L’ouvrage nous rappelle combien les États-Unis furent – et restent – une usine à mythes, avec leurs héros et leurs démons, leur divinisation de la violence, de la guerre, de l’amour, de l’argent. La chanson absorbe l’époque, nous explique-t-il: «Quand les auteurs-compositeurs sinspirent de leur propre vie, le résultat est parfois si particulier que personne ne s’y reconnaît.» Lorsqu’il aborde Money Honey, morceau figurant sur le premier album d’Elvis Presley, en 1956, Dylan s’autorise une longue digression: «Lart est un dérangement, largent un arrangement.» 

L’argent que l’on retrouve aux fondations de l’empire Motown avec le premier titre édité par le label des musiques noires du Nord – Money (That’s What I Want) –, auquel il rend un hommage appuyé à travers le couple d’auteurs-compositeurs maison, Barrett Strong et Norman Whitfield. Ce sont eux qui écrivirent War, hymne antimilitariste chanté par Edwin Starr, qui nous vaut une divagation passionnante sur la guerre, indissociable de l’histoire de son pays: «Quand nos élus envoient des troupes au casse-pipe, à l’autre bout du monde (…), et que nous ne faisons rien pour les en empêcher, ne sommes-nous pas aussi coupables qu’eux? Si nous voulons voir un criminel de guerre, il ny a qu’à se regarder dans une glace.»
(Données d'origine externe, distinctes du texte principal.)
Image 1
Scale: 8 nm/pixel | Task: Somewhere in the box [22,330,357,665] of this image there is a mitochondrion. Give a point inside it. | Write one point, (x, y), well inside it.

Le mythe est souvent plus trivial. Blue Suede Shoes, de Carl Perkins, rappelle l’importance des chaussures dans une culture populaire chantée qui en compte «de toute sorte: vieilles, neuves, crottées, et des baskets, et des chaussures de danse, et une fille aux talons rouges devant le drugstore». C’est encore le mythe de l’imposteur (pretender) chanté par les Platters comme par Jackson Browne, et l’amour enfin, souvent déçu, qui reste la grande affaire d’un répertoire qui l’associe volontiers à l’alcool, aux illusions, à la dépression. 
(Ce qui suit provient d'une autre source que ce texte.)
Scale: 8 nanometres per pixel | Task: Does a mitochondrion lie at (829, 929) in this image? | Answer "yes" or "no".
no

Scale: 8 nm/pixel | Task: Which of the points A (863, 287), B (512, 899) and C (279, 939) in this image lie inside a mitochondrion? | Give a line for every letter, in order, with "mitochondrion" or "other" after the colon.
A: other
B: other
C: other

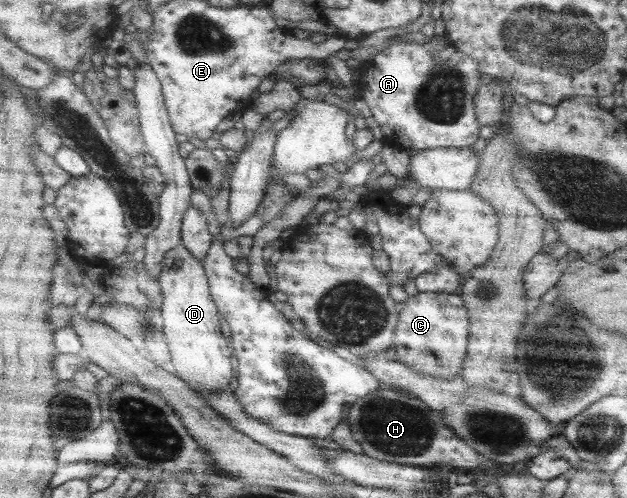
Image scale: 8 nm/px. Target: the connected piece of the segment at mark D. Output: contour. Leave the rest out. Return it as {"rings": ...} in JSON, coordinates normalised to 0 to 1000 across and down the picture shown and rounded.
{"rings":[[[287,490],[263,508],[257,530],[258,622],[252,641],[273,713],[270,747],[311,783],[364,781],[365,763],[375,753],[368,737],[372,703],[349,661],[352,635],[337,598],[322,522]]]}

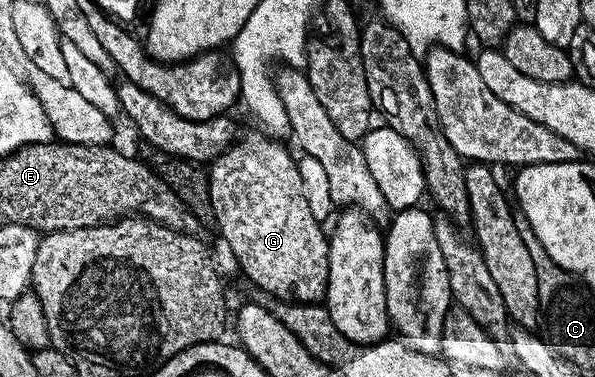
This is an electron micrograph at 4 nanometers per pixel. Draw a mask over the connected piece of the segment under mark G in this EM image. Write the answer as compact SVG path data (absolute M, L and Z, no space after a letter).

Dans ce vaste panorama, la focale est placée sur une Amérique où les frontières qui séparent la variété des mondes pop-rock n’ont cessé d’être discutées, déplacées, effacées. Certes, il faut savoir se plonger dans les paroles pour en extraire le miel, mais Dylan nous rassure: «Il y a quelque chose de libérateur à écouter une chanson dans une langue quon ne comprend pas.» On conseillera toutefois aux lecteurs anglophones de se procurer l’édition originale de cet ouvrage, dont la traduction, certes peu aisée, semble faire perdre quelque densité au propos.